Шарль д`Артаньян: Совершенно оглушенный, гасконец принял помощь друга с мимолетной благодарностью, вовсе не замечая ничего происходящего вокруг. - День назад... В монастыре... – д’Артаньян сполз бы по ограде на камни парижской мостовой, если бы Атос не поддерживал его. – Я должен ехать туда! Держу пари, это чудовищная ошибка! Гасконец вцепился в друга, словно в последнюю надежду. - Атос, мы должны ехать туда! Может быть... Монахиня могла напутать, солгать, наконец, чтобы ее не искали... Молодой гвардеец сам не верил в то, что говорил, но говорить был должен – чтобы сдавленные рыдания, рвущиеся из его груди, были не так слышны. - Господи, да за что?..

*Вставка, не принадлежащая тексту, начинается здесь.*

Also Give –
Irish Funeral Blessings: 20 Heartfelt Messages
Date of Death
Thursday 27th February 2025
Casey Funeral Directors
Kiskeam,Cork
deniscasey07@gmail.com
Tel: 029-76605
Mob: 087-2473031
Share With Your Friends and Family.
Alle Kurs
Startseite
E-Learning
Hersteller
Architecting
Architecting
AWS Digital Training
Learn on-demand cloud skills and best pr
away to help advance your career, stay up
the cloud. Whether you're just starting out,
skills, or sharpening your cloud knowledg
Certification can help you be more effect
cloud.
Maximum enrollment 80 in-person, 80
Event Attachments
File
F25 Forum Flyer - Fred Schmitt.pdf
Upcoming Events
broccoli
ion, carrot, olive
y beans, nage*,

Атос: Атос промолчал, позволив другу спрятать лицо у него на плече. Он молча слушал невнятное бормотание гасконца, всё ещё крепко сжимая его локоть и понимая, что говорить что-либо сейчас бессмысленно. Д'Артаньян не слышал его слов, он не услышал бы сейчас доводов рассудка, говоривших, что ехать куда-либо и делать что-либо уже поздно. Горе охватило его несдержанного друга целиком, а как бороться с горем, люди ещё не придумали. Слова "держитесь" и "успокойтесь" были бы некстати. Слова вообще чаще всего некстати. - Подобные вести не сообщают, когда не уверены в источнике, - Атос мог бы обнадёжить друга, сказав, что исходя из письма, они ещё не нашли тела. Но Констанция была мертва, а Д'Артаньян сейчас готов был ухватиться за любую возможность поверить в обратное, поэтому мушкетёр снова промолчал. - Мне искренне жаль Вас и Вашей возлюбленной.

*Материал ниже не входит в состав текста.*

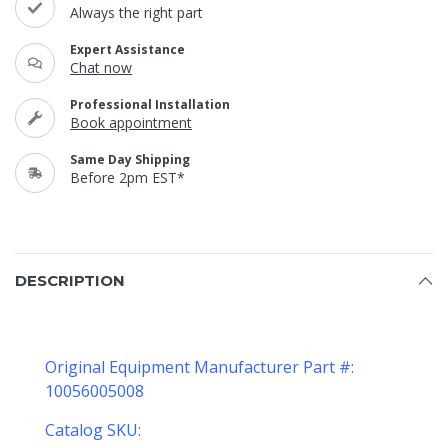
Always the right part
Expert Assistance
Chat now
Professional Installation
Book appointment
Same Day Shipping
Before 2pm EST*
DESCRIPTION
Original Equipment Manufacturer Part #:
10056005008
Catalog SKU: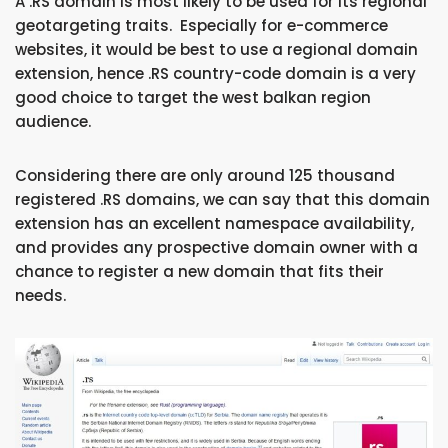
A .RS domain is most likely to be used for its regional
geotargeting traits. Especially for e-commerce
websites, it would be best to use a regional domain
extension, hence .RS country-code domain is a very
good choice to target the west balkan region
audience.
Considering there are only around 125 thousand
registered .RS domains, we can say that this domain
extension has an excellent namespace availability,
and provides any prospective domain owner with a
chance to register a new domain that fits their
needs.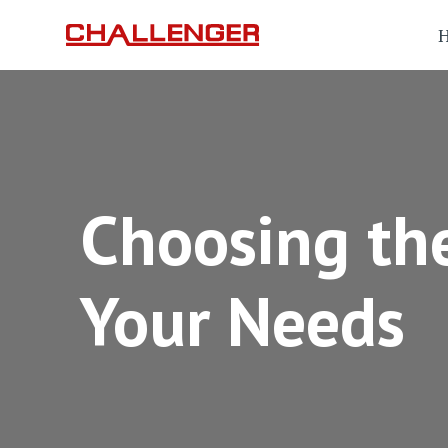
Choosing the
Your Needs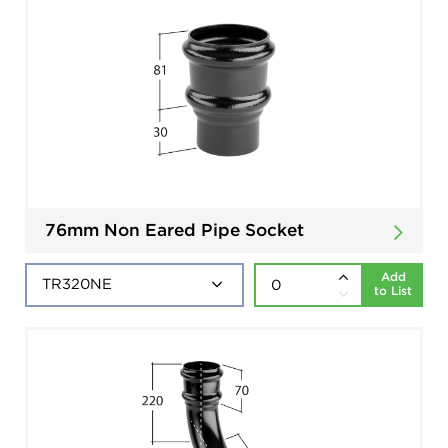
76mm Non Eared Pipe Socket
Add
to List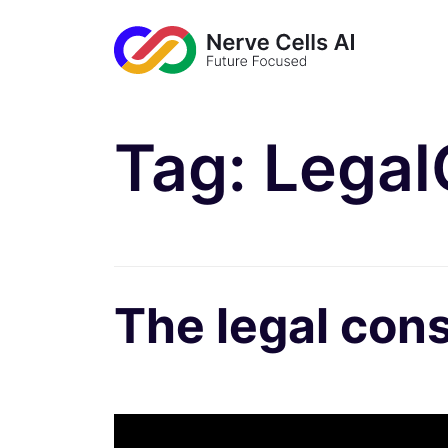
Tag:
Legal
The legal cons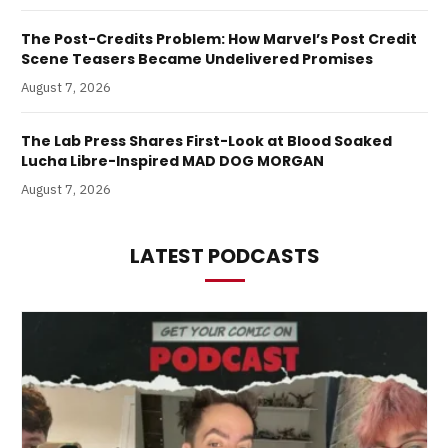
The Post-Credits Problem: How Marvel’s Post Credit
Scene Teasers Became Undelivered Promises
August 7, 2026
The Lab Press Shares First-Look at Blood Soaked
Lucha Libre-Inspired MAD DOG MORGAN
August 7, 2026
LATEST PODCASTS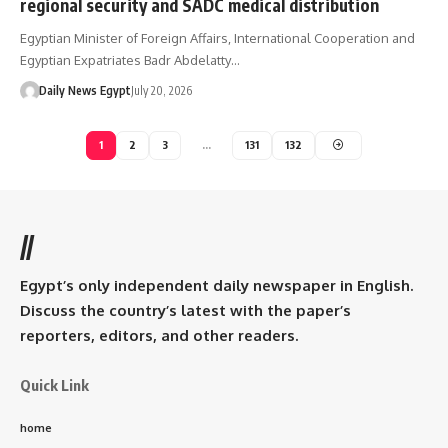
regional security and SADC medical distribution
Egyptian Minister of Foreign Affairs, International Cooperation and
Egyptian Expatriates Badr Abdelatty…
Daily News Egypt
July 20, 2026
1
2
3
…
131
132
//
Egypt’s only independent daily newspaper in English.
Discuss the country’s latest with the paper’s
reporters, editors, and other readers.
Quick Link
home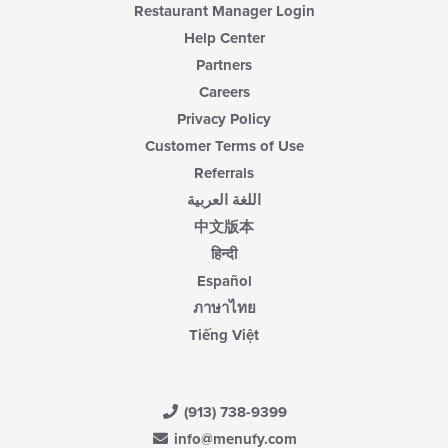
Restaurant Manager Login
Help Center
Partners
Careers
Privacy Policy
Customer Terms of Use
Referrals
اللغة العربية
中文版本
हिन्दी
Español
ภาษาไทย
Tiếng Việt
(913) 738-9399
info@menufy.com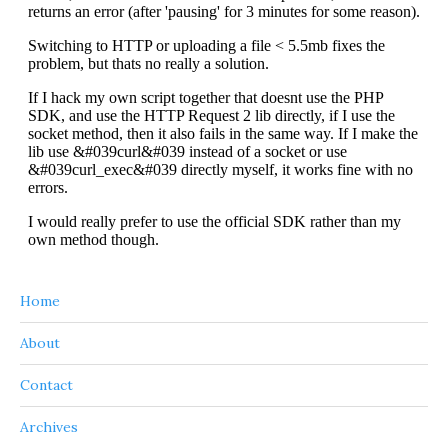
Home
About
Contact
Archives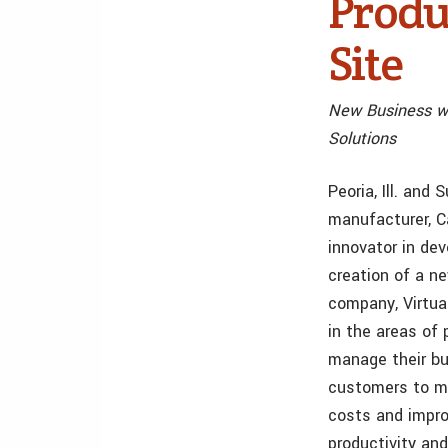
Produ
Site
New Business w
Solutions
Peoria, Ill. and
manufacturer, C
innovator in de
creation of a n
company, Virtua
in the areas of
manage their bus
customers to mo
costs and impro
productivity and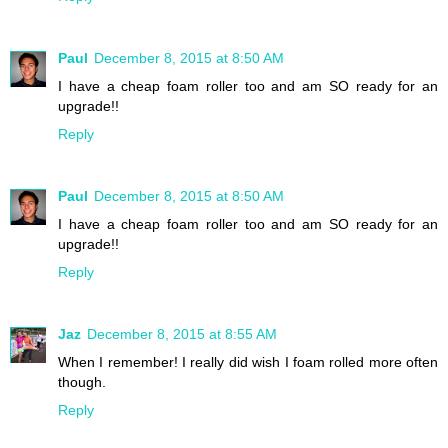
Paul
December 8, 2015 at 8:50 AM
I have a cheap foam roller too and am SO ready for an
upgrade!!
Reply
Paul
December 8, 2015 at 8:50 AM
I have a cheap foam roller too and am SO ready for an
upgrade!!
Reply
Jaz
December 8, 2015 at 8:55 AM
When I remember! I really did wish I foam rolled more often
though.
Reply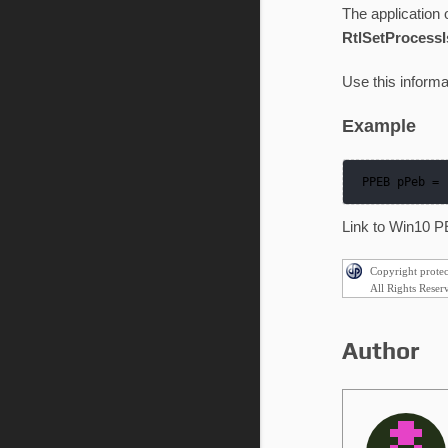
The application o
RtlSetProcessIs
Use this informa
Example
 PPEB pPeb =
Link to Win10 P
Copyright prote
All Rights Reser
Author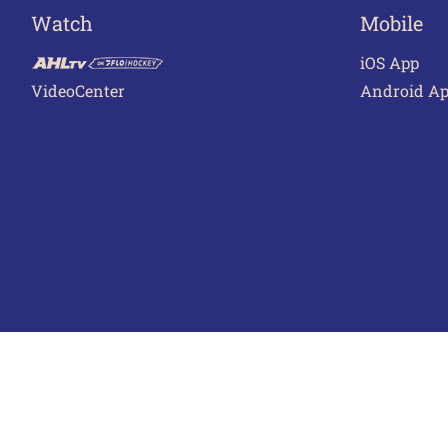
Watch
Mobile
iOS App
VideoCenter
Android A
Terms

Шарль д`Артаньян: Шарль сцепил зубы, потому что ему самым позорным образом хотелось заорать. Он готов был крикнуть, что благочестивые сестры ни черта не понимают в болезнях, и что монашки сами отравили Констанцию, и Бог знает, что еще – лишь бы заглушить ту невероятную, ледяную боль, которая выворачивала его наизнанку на глазах у старшего друга. Сдержанность Атоса спасала гасконца – вздумай мушкетер выражать соболезнования, д’Артаньян наверняка наделал бы глупостей, но Атос молчал, и его молчаливое присутствие оказалось лучшей поддержкой, которую граф мог оказать товарищу. Юноша не мог с точностью сказать, сколько времени они простояли так – до тех пор, пока д’Артаньян не выпрямился, скрывая от друга подозрительно блестевшие глаза. - Где это письмо, Атос? – глухо спросил он, до крови закусывая губу. Телесная боль не могла заглушить боль душевную, но так было легче справиться с желанием кричать. Справиться с жаждой убийства – а мстить гасконец был готов всему миру – оказалось труднее. Но врагов поблизости не было.